Peut-on juger un héros ?
Et tout d'abord, avant tout, qu'est-ce qu'un héros ?
C'est une image. Le reflet sublimé de ce qu'il existe de meilleur en l'humain pour celui qui perçoit cette image. Chacun a ses propres critères sur ce qui fait le héros. Cependant certains de ces critères sont communs à la plupart des gens. Peut-être pas universels, mais tendant à l'universalité.
Il est le focal de notre lien à l'autre. La raison d'être de ce lien. Son catalyseur. Prenons l'exemple d'un sportif de haut niveau qui a sa cohorte d'afficionados : ils sont tous liés par l'admiration commune qu'ils ont pour lui, et ce lien peut - et va, dans bien des cas - se faire très tangible. Très concret. Un fan club c'est un lieu de rencontre et d'échange. On l'on se fait des amis, des ennemis, des amours, même, peut-être.
Autant de liens nous rattachant à d'autres personnes importantes de notre existence qui n'existerait pas sans ce héros que l'on admire tant. Et donc, au-delà même du simple fait de l'admirer pour ce qu'il a accompli, cette même admiration peut et devient souvent l'un des pivots même de notre existence. Un de ces éléments inamovibles de notre passé sans lesquels nous serions trop radicalement différents pour être encore nous-même.
Allons plus loin. Le héros est un archétype, disais-je un peu plus haut. L'archétype c'est un peu, et pour simplifier, le vêtement qui va a tout le monde au sein d'un groupe. Ce dans quoi tout le monde se reconnaît. Nous avons tous une image de nous-même vague et imprécise. L'archétype nous permet de regarder une partie de cette image en face, de façon claire et simplifiée. Notre inconscient s'en nourri pour aider à notre construction individuelle, délivrant la conscience du besoin d'une introspection autrement plus compliquée pour accéder à une forme claire de cette image de nous-même.
Non pas par gratitude ou par admiration bornée et aveugle, quel que soit l'impression que l'on puisse en avoir nous-même. On ne juge pas les héros, parce que juger un héros, au final, ça revient à attaquer nos propres fondements. C'et s'obliger à une remise en question profonde auquel on est rarement près. Ce qui est dommage.
Dommage parce qu'au final, c'est bel et bien en ayant une réflexion consciente sur pourquoi nous nous sentons inspiré par quelqu'un au point d'en faire un héros que nous pouvons espérer nous comprendre nous-même.
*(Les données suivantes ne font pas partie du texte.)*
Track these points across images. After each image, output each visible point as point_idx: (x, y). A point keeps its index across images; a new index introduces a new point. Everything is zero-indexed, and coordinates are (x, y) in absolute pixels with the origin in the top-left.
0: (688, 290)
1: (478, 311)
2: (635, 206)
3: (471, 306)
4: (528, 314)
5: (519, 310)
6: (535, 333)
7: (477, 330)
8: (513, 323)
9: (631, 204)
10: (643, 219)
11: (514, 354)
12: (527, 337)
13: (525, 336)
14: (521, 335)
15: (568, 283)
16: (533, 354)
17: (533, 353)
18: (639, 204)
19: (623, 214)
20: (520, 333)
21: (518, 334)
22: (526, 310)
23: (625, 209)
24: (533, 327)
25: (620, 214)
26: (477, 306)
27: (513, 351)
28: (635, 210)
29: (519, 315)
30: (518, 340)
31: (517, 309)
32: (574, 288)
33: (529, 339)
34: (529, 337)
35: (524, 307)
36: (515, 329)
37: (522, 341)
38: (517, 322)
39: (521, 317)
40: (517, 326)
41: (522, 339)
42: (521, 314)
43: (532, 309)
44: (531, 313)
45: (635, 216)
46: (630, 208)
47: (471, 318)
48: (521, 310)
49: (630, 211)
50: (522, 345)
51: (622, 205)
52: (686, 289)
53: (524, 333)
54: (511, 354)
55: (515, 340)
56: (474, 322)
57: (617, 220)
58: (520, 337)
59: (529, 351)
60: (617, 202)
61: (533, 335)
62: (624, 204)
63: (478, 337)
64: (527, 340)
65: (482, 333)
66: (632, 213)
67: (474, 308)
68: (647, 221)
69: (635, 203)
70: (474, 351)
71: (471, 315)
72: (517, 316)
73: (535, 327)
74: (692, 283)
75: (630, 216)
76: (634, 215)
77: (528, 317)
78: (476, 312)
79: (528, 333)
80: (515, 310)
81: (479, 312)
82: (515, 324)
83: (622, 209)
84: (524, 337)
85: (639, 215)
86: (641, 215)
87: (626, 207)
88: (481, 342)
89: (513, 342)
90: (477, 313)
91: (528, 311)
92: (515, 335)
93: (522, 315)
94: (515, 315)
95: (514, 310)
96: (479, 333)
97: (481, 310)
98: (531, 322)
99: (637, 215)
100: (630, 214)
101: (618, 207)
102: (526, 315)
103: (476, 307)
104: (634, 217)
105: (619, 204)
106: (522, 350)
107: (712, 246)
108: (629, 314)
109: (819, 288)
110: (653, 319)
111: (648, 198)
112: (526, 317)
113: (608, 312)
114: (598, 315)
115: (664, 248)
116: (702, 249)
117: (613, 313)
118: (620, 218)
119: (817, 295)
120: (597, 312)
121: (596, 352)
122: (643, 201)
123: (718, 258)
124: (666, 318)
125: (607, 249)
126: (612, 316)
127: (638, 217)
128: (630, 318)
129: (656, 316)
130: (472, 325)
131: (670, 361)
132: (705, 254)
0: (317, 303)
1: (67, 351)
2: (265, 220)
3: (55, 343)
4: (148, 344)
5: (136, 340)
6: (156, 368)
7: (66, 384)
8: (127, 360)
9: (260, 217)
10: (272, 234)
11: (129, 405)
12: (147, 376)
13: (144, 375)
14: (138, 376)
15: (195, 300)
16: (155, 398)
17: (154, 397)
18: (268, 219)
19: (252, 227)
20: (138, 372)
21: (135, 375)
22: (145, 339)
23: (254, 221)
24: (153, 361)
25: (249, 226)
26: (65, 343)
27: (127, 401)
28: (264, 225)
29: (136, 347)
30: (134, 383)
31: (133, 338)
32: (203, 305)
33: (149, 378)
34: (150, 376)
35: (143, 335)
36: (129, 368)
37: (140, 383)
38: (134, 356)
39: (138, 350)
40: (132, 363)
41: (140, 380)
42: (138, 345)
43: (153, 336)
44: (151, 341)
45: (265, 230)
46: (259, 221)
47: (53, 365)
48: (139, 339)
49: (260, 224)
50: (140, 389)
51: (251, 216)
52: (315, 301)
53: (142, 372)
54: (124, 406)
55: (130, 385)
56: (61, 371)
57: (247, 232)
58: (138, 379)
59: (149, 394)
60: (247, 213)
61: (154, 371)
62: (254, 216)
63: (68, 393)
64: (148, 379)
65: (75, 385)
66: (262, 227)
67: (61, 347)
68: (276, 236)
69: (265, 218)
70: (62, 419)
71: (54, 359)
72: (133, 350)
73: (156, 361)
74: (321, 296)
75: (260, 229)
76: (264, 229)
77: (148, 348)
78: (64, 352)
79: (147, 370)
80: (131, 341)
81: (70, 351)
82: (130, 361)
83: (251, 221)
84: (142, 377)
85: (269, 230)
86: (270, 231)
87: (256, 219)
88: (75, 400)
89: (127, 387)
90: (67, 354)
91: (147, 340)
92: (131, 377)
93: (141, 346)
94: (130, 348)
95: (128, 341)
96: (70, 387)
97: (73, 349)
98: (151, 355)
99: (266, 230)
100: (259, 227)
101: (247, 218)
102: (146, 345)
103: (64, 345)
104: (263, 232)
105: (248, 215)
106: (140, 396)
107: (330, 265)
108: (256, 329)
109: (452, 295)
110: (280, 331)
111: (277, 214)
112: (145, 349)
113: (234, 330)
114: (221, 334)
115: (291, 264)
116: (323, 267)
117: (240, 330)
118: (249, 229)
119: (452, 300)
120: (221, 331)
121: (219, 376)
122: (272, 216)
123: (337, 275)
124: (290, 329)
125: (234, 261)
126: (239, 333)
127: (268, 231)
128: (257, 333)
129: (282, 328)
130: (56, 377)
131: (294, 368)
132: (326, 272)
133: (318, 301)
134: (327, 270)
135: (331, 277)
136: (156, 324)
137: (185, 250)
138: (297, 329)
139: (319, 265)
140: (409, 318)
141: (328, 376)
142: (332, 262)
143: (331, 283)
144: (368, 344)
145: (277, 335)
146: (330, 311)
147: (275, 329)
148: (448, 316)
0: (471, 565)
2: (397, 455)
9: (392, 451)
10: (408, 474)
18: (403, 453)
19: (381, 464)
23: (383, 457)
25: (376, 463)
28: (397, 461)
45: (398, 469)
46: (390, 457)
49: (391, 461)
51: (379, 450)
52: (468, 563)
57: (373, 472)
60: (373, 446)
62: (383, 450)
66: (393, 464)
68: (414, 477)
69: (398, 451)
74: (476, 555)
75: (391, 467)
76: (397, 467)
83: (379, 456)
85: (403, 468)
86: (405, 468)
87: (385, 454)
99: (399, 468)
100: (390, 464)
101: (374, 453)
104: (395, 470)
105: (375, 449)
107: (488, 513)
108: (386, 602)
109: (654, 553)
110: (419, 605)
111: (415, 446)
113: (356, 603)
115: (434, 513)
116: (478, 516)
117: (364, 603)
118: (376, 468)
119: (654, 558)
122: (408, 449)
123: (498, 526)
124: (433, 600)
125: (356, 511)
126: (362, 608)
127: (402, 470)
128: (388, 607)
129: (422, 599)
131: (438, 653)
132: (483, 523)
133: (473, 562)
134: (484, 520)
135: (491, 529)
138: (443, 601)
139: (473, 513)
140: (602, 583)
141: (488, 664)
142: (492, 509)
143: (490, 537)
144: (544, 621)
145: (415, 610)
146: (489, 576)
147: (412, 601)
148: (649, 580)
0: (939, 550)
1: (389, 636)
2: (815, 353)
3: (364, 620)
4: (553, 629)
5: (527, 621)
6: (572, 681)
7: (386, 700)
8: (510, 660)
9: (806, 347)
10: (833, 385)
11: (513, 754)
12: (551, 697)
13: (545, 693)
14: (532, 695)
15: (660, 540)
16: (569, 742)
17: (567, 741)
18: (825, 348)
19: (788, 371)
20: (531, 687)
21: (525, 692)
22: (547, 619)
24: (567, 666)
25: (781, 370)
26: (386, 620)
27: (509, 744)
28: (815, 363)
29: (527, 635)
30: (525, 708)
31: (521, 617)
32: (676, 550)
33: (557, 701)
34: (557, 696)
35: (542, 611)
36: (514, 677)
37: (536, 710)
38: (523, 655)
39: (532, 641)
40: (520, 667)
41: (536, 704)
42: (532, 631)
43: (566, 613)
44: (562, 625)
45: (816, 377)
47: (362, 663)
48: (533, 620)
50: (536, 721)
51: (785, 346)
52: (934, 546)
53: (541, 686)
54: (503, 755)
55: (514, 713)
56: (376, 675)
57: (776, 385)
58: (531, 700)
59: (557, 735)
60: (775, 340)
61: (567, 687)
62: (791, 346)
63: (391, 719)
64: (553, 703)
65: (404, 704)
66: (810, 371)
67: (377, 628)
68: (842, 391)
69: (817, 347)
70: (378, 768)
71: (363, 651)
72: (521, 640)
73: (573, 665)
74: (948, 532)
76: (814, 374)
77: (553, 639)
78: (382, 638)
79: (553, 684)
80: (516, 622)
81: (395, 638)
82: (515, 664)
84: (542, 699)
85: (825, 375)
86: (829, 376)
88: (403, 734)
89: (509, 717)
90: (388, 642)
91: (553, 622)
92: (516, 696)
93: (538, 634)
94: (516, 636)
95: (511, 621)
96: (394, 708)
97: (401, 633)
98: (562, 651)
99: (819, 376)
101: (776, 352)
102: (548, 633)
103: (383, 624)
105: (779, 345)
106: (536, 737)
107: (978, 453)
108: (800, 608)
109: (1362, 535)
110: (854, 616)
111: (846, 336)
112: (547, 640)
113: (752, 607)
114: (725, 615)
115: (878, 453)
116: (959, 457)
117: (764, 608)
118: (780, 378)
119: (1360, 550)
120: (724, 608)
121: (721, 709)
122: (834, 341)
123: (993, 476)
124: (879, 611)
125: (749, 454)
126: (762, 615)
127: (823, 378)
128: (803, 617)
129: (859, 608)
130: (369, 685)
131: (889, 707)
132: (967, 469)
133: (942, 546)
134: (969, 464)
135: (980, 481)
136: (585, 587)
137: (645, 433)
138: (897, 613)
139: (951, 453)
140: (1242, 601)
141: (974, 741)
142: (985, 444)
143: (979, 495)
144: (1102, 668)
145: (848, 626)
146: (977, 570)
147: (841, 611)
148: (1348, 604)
Que nous pouvons parvenir à le comprendre vraiment, ce héros, non pas en le regardant comme un modèle déshumanisé mais bien comme un autre humain faillible.
Mais c'est en prenant conscience de l'imperfection de ce héros que l'on peut admettre la sienne propre. Si je suis figé sur l'image pure de ce que doit être un humain alors je fige mon propre comportement. Je n'essaye plus de m'améliorer, je me contente de suivre le chemin me conduisant vers cette image, qu'il me rende meilleur ou pire, peu importe. Si je m'interroge, me questionne, ne me limite pas à la surface des choses alors j'entre dans un processus ouvert où je peux me rendre compte de mes propres faiblesses aussi bien que de mes propres forces et influer dessus.
Ironiquement, si je parviens à aller au bout de ce processus, alors je peux regarder mon héros comme un être humain. Je peux me détacher de lui. Me rendre compte que ce qu'il m'a apporté c'est ce que je me suis apporté à moi-même au final, en me servant de lui comme d'un pivot. Qu'il n'a été que mon propre miroir.
Et de là, je peux admettre l'idée qu'il ne soit pas forcément celui que j'avais cru voir en lui. J'admets ici qu'il s'agit de ma propre erreur. Je l'accepte. Et je peux donc le juger non plus en tant que héros archétypal indispensable à mon équilibre personnel mais comme je jugerai n'importe quel être humain : en fonction de ce qu'il est réellement.
En bref et pour conclure : Le seul moyen de juger un héros c'est d'admettre qu'avant d'être un héros c'est d'abord un être humain. Ce qui est peut-être l'une des choses les plus difficiles auxquelles on puisse se retrouver confronté.